_INPUT DATA_:
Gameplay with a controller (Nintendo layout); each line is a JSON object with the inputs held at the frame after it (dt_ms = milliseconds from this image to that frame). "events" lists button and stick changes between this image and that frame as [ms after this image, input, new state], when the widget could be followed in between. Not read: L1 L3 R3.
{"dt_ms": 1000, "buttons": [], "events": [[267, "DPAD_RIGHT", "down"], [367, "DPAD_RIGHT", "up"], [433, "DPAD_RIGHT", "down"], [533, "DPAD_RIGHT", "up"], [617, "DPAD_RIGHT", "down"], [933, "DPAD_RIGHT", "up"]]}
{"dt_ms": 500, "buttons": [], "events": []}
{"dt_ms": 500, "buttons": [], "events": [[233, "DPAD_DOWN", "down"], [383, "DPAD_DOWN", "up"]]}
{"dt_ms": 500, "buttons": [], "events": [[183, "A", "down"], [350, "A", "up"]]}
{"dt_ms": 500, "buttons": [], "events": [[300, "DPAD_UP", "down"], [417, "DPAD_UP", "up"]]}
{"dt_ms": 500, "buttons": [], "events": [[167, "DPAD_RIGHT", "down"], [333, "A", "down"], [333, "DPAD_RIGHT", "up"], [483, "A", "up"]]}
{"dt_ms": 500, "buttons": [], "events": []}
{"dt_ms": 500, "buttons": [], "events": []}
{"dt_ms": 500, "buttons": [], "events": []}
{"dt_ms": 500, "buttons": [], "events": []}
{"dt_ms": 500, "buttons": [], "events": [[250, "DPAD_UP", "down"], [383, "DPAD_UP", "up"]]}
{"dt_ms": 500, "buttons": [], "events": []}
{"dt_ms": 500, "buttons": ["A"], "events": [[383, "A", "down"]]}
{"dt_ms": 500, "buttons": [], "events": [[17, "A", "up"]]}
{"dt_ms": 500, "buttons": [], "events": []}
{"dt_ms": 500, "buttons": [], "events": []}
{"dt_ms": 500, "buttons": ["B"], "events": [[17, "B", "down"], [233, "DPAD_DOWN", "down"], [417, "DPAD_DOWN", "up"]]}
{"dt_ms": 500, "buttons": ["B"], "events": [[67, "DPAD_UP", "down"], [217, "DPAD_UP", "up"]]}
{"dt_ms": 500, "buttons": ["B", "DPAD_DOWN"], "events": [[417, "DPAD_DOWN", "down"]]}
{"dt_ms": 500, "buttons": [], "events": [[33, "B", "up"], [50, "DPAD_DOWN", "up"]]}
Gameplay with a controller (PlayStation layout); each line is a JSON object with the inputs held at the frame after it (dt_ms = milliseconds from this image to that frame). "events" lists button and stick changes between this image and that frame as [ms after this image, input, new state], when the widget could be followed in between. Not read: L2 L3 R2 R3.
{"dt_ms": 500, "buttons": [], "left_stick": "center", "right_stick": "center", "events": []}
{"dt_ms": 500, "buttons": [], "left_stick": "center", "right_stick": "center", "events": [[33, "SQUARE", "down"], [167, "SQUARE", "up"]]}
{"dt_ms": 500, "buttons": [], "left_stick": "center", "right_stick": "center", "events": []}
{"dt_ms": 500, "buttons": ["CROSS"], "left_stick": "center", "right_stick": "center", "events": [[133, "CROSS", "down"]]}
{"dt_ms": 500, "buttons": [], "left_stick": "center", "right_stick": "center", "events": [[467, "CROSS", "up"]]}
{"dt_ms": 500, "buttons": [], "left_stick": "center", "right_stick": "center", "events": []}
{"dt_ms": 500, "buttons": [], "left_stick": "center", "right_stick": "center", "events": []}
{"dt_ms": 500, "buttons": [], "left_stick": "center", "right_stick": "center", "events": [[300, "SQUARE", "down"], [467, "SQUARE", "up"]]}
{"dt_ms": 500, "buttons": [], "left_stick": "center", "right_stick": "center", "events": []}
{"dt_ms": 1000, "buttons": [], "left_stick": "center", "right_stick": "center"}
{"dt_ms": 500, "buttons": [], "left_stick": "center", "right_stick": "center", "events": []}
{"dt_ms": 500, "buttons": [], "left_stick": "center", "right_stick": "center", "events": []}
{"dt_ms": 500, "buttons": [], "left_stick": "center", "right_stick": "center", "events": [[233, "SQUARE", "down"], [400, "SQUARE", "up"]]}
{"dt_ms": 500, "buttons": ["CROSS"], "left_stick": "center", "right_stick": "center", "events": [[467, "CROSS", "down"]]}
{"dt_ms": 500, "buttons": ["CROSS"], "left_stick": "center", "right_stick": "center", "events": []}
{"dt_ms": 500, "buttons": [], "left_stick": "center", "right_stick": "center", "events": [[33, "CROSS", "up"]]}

_INSTRUCTIONS TO FOLLOW_: From the first line to the last, copy the records without alteration.

_WRITTEN RESPONSE_:
Gameplay with a controller (Nintendo layout); each line is a JSON object with the inputs held at the frame after it (dt_ms = milliseconds from this image to that frame). "events" lists button and stick changes between this image and that frame as [ms after this image, input, new state], when the widget could be followed in between. Not read: L1 L3 R3.
{"dt_ms": 1000, "buttons": [], "events": [[267, "DPAD_RIGHT", "down"], [367, "DPAD_RIGHT", "up"], [433, "DPAD_RIGHT", "down"], [533, "DPAD_RIGHT", "up"], [617, "DPAD_RIGHT", "down"], [933, "DPAD_RIGHT", "up"]]}
{"dt_ms": 500, "buttons": [], "events": []}
{"dt_ms": 500, "buttons": [], "events": [[233, "DPAD_DOWN", "down"], [383, "DPAD_DOWN", "up"]]}
{"dt_ms": 500, "buttons": [], "events": [[183, "A", "down"], [350, "A", "up"]]}
{"dt_ms": 500, "buttons": [], "events": [[300, "DPAD_UP", "down"], [417, "DPAD_UP", "up"]]}
{"dt_ms": 500, "buttons": [], "events": [[167, "DPAD_RIGHT", "down"], [333, "A", "down"], [333, "DPAD_RIGHT", "up"], [483, "A", "up"]]}
{"dt_ms": 500, "buttons": [], "events": []}
{"dt_ms": 500, "buttons": [], "events": []}
{"dt_ms": 500, "buttons": [], "events": []}
{"dt_ms": 500, "buttons": [], "events": []}
{"dt_ms": 500, "buttons": [], "events": [[250, "DPAD_UP", "down"], [383, "DPAD_UP", "up"]]}
{"dt_ms": 500, "buttons": [], "events": []}
{"dt_ms": 500, "buttons": ["A"], "events": [[383, "A", "down"]]}
{"dt_ms": 500, "buttons": [], "events": [[17, "A", "up"]]}
{"dt_ms": 500, "buttons": [], "events": []}
{"dt_ms": 500, "buttons": [], "events": []}
{"dt_ms": 500, "buttons": ["B"], "events": [[17, "B", "down"], [233, "DPAD_DOWN", "down"], [417, "DPAD_DOWN", "up"]]}
{"dt_ms": 500, "buttons": ["B"], "events": [[67, "DPAD_UP", "down"], [217, "DPAD_UP", "up"]]}
{"dt_ms": 500, "buttons": ["B", "DPAD_DOWN"], "events": [[417, "DPAD_DOWN", "down"]]}
{"dt_ms": 500, "buttons": [], "events": [[33, "B", "up"], [50, "DPAD_DOWN", "up"]]}
Gameplay with a controller (PlayStation layout); each line is a JSON object with the inputs held at the frame after it (dt_ms = milliseconds from this image to that frame). "events" lists button and stick changes between this image and that frame as [ms after this image, input, new state], when the widget could be followed in between. Not read: L2 L3 R2 R3.
{"dt_ms": 500, "buttons": [], "left_stick": "center", "right_stick": "center", "events": []}
{"dt_ms": 500, "buttons": [], "left_stick": "center", "right_stick": "center", "events": [[33, "SQUARE", "down"], [167, "SQUARE", "up"]]}
{"dt_ms": 500, "buttons": [], "left_stick": "center", "right_stick": "center", "events": []}
{"dt_ms": 500, "buttons": ["CROSS"], "left_stick": "center", "right_stick": "center", "events": [[133, "CROSS", "down"]]}
{"dt_ms": 500, "buttons": [], "left_stick": "center", "right_stick": "center", "events": [[467, "CROSS", "up"]]}
{"dt_ms": 500, "buttons": [], "left_stick": "center", "right_stick": "center", "events": []}
{"dt_ms": 500, "buttons": [], "left_stick": "center", "right_stick": "center", "events": []}
{"dt_ms": 500, "buttons": [], "left_stick": "center", "right_stick": "center", "events": [[300, "SQUARE", "down"], [467, "SQUARE", "up"]]}
{"dt_ms": 500, "buttons": [], "left_stick": "center", "right_stick": "center", "events": []}
{"dt_ms": 1000, "buttons": [], "left_stick": "center", "right_stick": "center"}
{"dt_ms": 500, "buttons": [], "left_stick": "center", "right_stick": "center", "events": []}
{"dt_ms": 500, "buttons": [], "left_stick": "center", "right_stick": "center", "events": []}
{"dt_ms": 500, "buttons": [], "left_stick": "center", "right_stick": "center", "events": [[233, "SQUARE", "down"], [400, "SQUARE", "up"]]}
{"dt_ms": 500, "buttons": ["CROSS"], "left_stick": "center", "right_stick": "center", "events": [[467, "CROSS", "down"]]}
{"dt_ms": 500, "buttons": ["CROSS"], "left_stick": "center", "right_stick": "center", "events": []}
{"dt_ms": 500, "buttons": [], "left_stick": "center", "right_stick": "center", "events": [[33, "CROSS", "up"]]}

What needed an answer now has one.